Santillan positions the film as a meditation on loss, forgiveness, and the cost of clinging to anger. It ends on an image that lingers. It’s cinematic, cathartic, and unflinchingly human. Extraordinary.
Further Frights
Cringe (Dir. Lisa Ovies, 6 min)
Life is hard. Being a functioning adult can be harder. Director Lisa Ovies (Puppet Killer) stars as Lila, whose social anxiety and embarrassment spiral into something darkly funny and uncomfortably relatable. The short is sharp, witty, and builds to an ending that’s equal parts punchline and pressure release. Cameos from Gigi Saul Guerrero and Heather Dorf add sparkle.
It’s witty and relatable for anyone who’s ever felt like they could just die… or kill.. from feeling painfully awkward.
Multi-Level Massacre (Dir. Ashes Homon-Rahall, 8 min)
A gleeful homage to Night of the Living Dead filtered through the soul-sucking world of MLMs. If you’ve ever been cornered by a “girlboss” sales pitch, this is karmic payback with teeth. It’s snappy, sardonic, and ends exactly where you want it to.

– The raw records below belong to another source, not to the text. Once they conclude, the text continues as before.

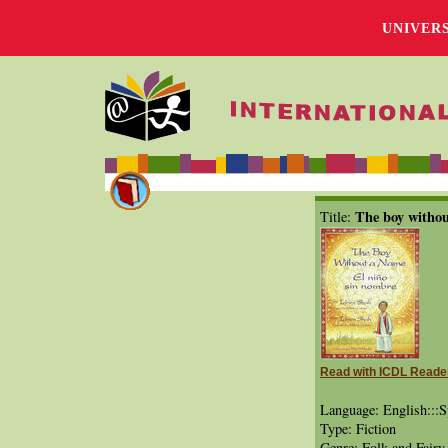
UNIVER
The boy withou
Title:
Read with ICDL Reade
Language: English:::S
Type: Fiction
Genre: Folk and Fairy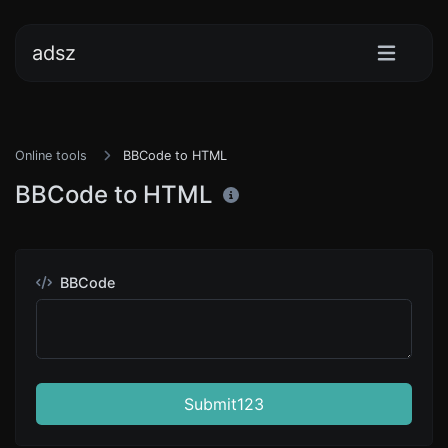
adsz
Online tools
BBCode to HTML
BBCode to HTML
BBCode
Submit123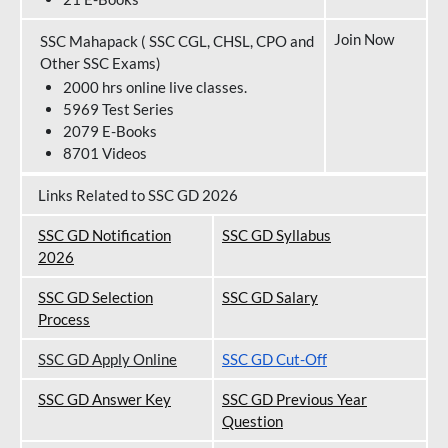
Join Now
SSC Mahapack ( SSC CGL, CHSL, CPO and
Other SSC Exams)
2000 hrs online live classes.
5969 Test Series
2079 E-Books
8701 Videos
Links Related to SSC GD 2026
SSC GD Notification
SSC GD Syllabus
202
6
SSC GD Selection
SSC GD Salary
Process
SSC GD Apply Online
SSC GD Cut-Off
SSC GD Answer Key
SSC GD Previous Year
Question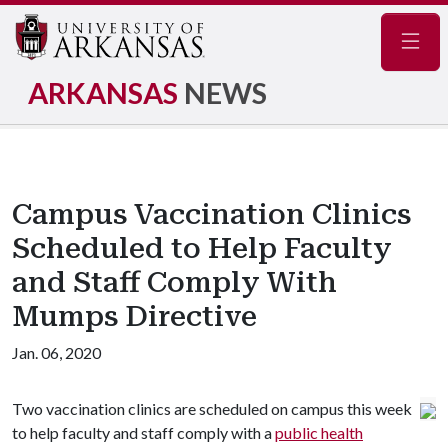
Navig
ARKANSAS
NEWS
Campus Vaccination Clinics
Scheduled to Help Faculty
and Staff Comply With
Mumps Directive
Jan. 06, 2020
Two vaccination clinics are scheduled on campus this week
to help faculty and staff comply with a
public health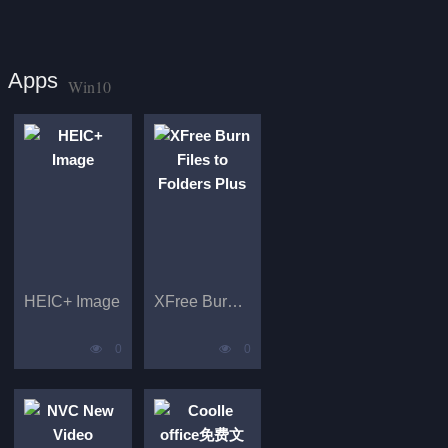
Apps
Win10
HEIC+ Image
XFree Burn Files to Folders Plus
0
0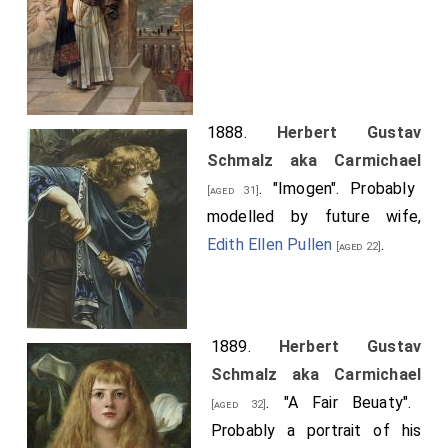
1888.
Herbert Gustav
Schmalz aka Carmichael
. "Imogen". Probably
[aged 31]
modelled by future wife,
Edith Ellen Pullen
.
[aged 22]
1889.
Herbert Gustav
Schmalz aka Carmichael
. "A Fair Beuaty".
[aged 32]
Probably a portrait of his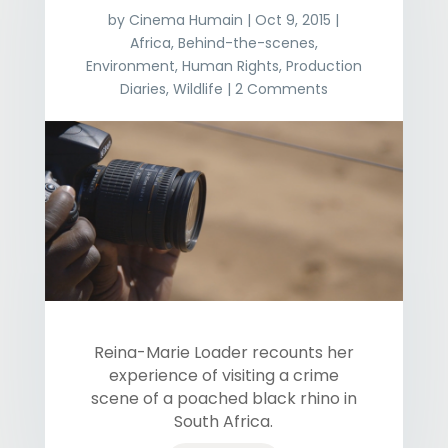
by
Cinema Humain
|
Oct 9, 2015
|
Africa
,
Behind-the-scenes
,
Environment
,
Human Rights
,
Production
Diaries
,
Wildlife
| 2 Comments
Reina-Marie Loader recounts her
experience of visiting a crime
scene of a poached black rhino in
South Africa.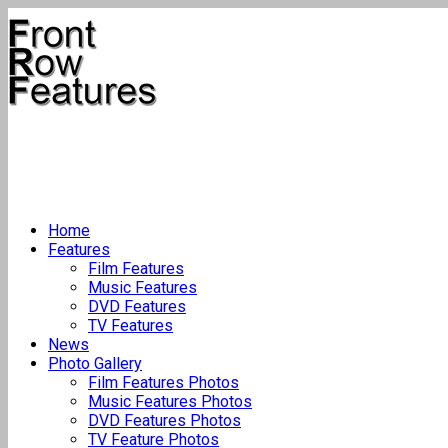
Home
Features
Film Features
Music Features
DVD Features
TV Features
News
Photo Gallery
Film Features Photos
Music Features Photos
DVD Features Photos
TV Feature Photos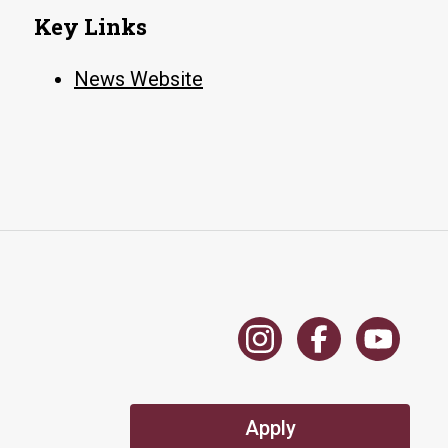
education
Key Links
News Website
Apply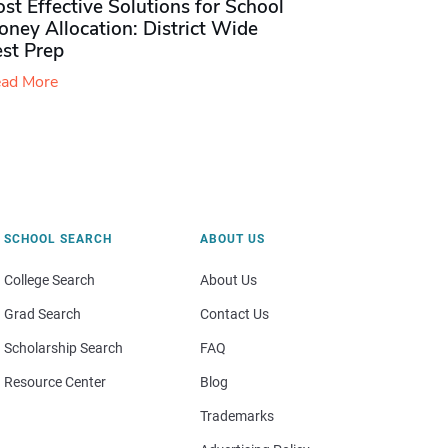
st Effective Solutions for School
ney Allocation: District Wide
est Prep
ad More
SCHOOL SEARCH
ABOUT US
College Search
About Us
Grad Search
Contact Us
Scholarship Search
FAQ
Resource Center
Blog
Trademarks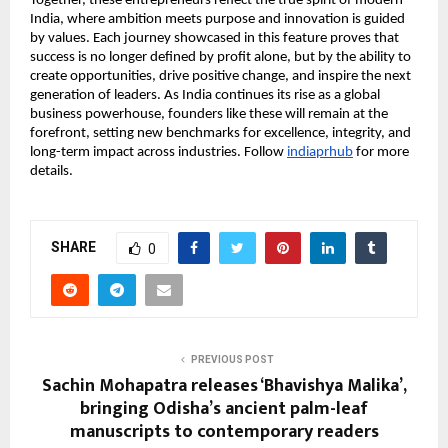
Together, these entrepreneurs reflect the true spirit of modern
India, where ambition meets purpose and innovation is guided
by values. Each journey showcased in this feature proves that
success is no longer defined by profit alone, but by the ability to
create opportunities, drive positive change, and inspire the next
generation of leaders. As India continues its rise as a global
business powerhouse, founders like these will remain at the
forefront, setting new benchmarks for excellence, integrity, and
long-term impact across industries. Follow
indiaprhub
for more
details.
SHARE
0
PREVIOUS POST
Sachin Mohapatra releases ‘Bhavishya Malika’,
bringing Odisha’s ancient palm-leaf
manuscripts to contemporary readers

Manicured (Dir. Tracy Lynn Rohach, 5 min)
A stylish, neon-lit riff on the slasher where beauty becomes weaponized. Two girls are stalked after a Halloween party, but the “final girl” energy flips when one of them takes matters into her own hands—literally. It’s fast, fierce, and smart about trope inversion.
Betty (Dir. Leticia Buchanan, 9 min)
A wickedly gnarly takedown of incel fantasy. Dr. Banta builds an AI “perfect woman” who can’t reject him. Betty, his doting 50s-housewife bot, begins to glitch in the most deliciously destructive ways. Groovy vibes give way to a vicious finale that earns its applause.
Rabbit Season (Dir. Spooky Madison, 5 min)
A dark fairytale about a “rabbit” (Spooky Madison) who runs away looking for adventure and falls into the trap of a wolf in a prince’s clothing. It’s an atmospheric metaphor for grooming, abuse, and reclamation that refuses to flatten its heroine into a victim. Short, haunting, effective.
Midnight Snack (Dirs. Abby Brenker & Alan Kudan, 4 min)
A solo rideshare home, a too-friendly driver, and a door that won’t open at the end of the ride set up the dread you’re expecting. Then the short sidesteps into something far more playful and satisfying. Predator and prey aren’t what they seem, and the ending is a delicious bite.
A Mother’s Love (Dir. Lisa Ovies, 1 min)
One minute. Maximum impact. A razor-sharp revenge microshort about how far a mother will go to protect her daughter. It’s simple, nasty, and wildly satisfying.